Generates a website with HTML summaries for predictive models

modelDown(..., modules = c("auditor", "drifter", "model_performance",
  "variable_importance", "variable_response"), output_folder = "output",
  repository_name = "repository", should_open_website = TRUE)

Arguments

...

one or more explainers created with DALEX::explain() function.
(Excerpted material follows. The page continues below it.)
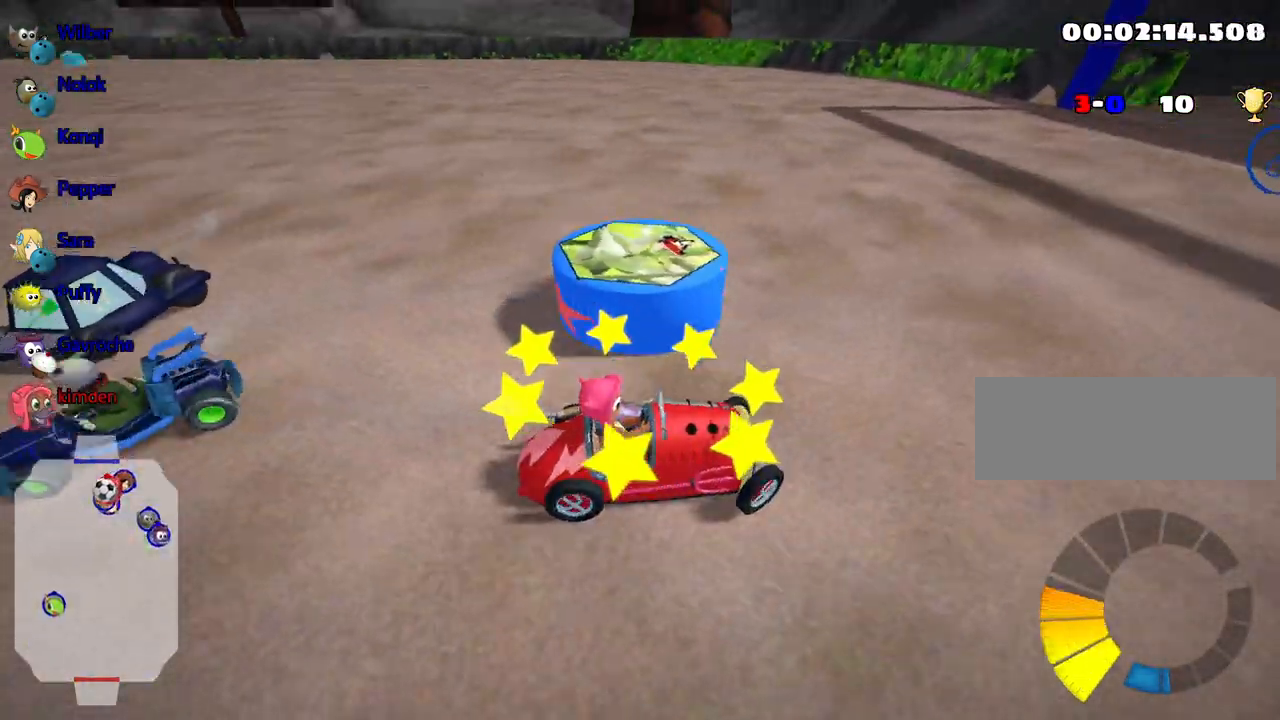
{"keys": ["down"], "events": [[33, "left", "up"], [67, "down", "down"]]}
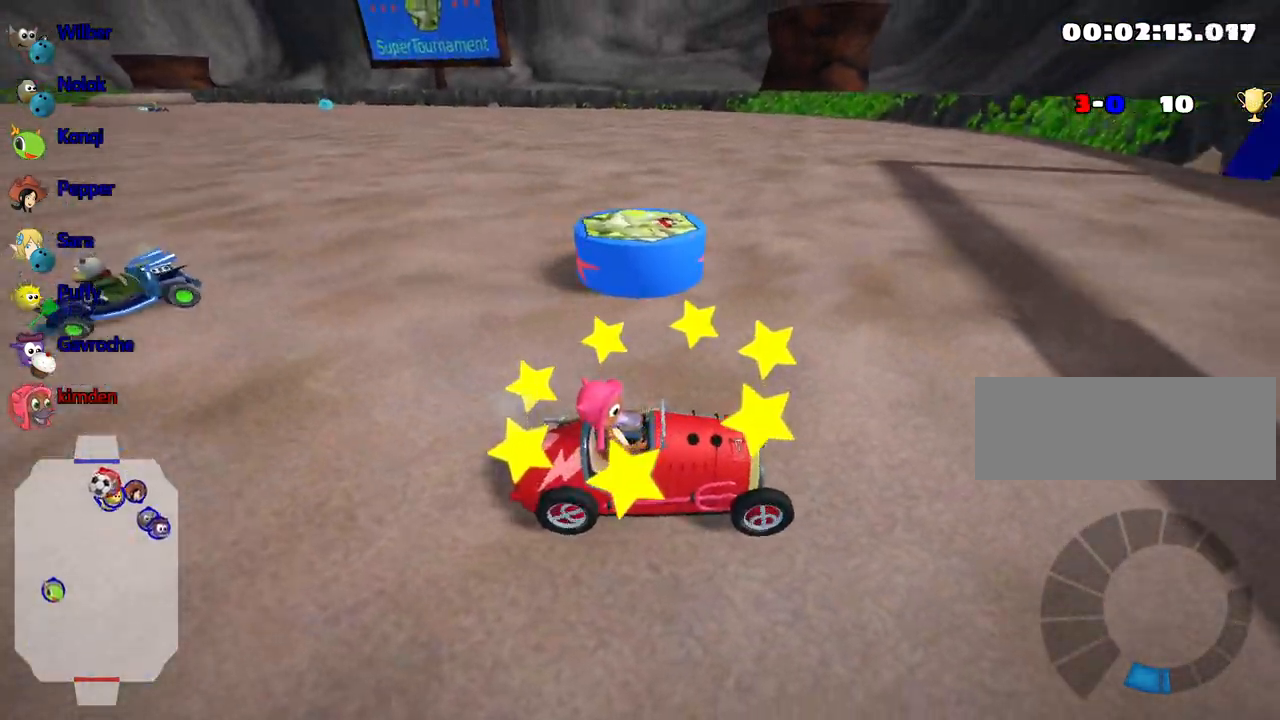
{"keys": ["left", "up"], "events": [[83, "right", "down"], [217, "down", "up"], [333, "right", "up"], [400, "up", "down"], [500, "left", "down"]]}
Pair of explainer could be provided to check drift of models

modules

modules that should be included in the website

output_folder

folder where the website will be saved

repository_name

name of local archivist repository that will be created

should_open_website

should generated website be automatically opened in default browser

Details

Additional arguments that could by passed by name:

  • remote_repository_path Path to remote repository that stores folder with archivist repository. If not provided, links to local repository will be shown.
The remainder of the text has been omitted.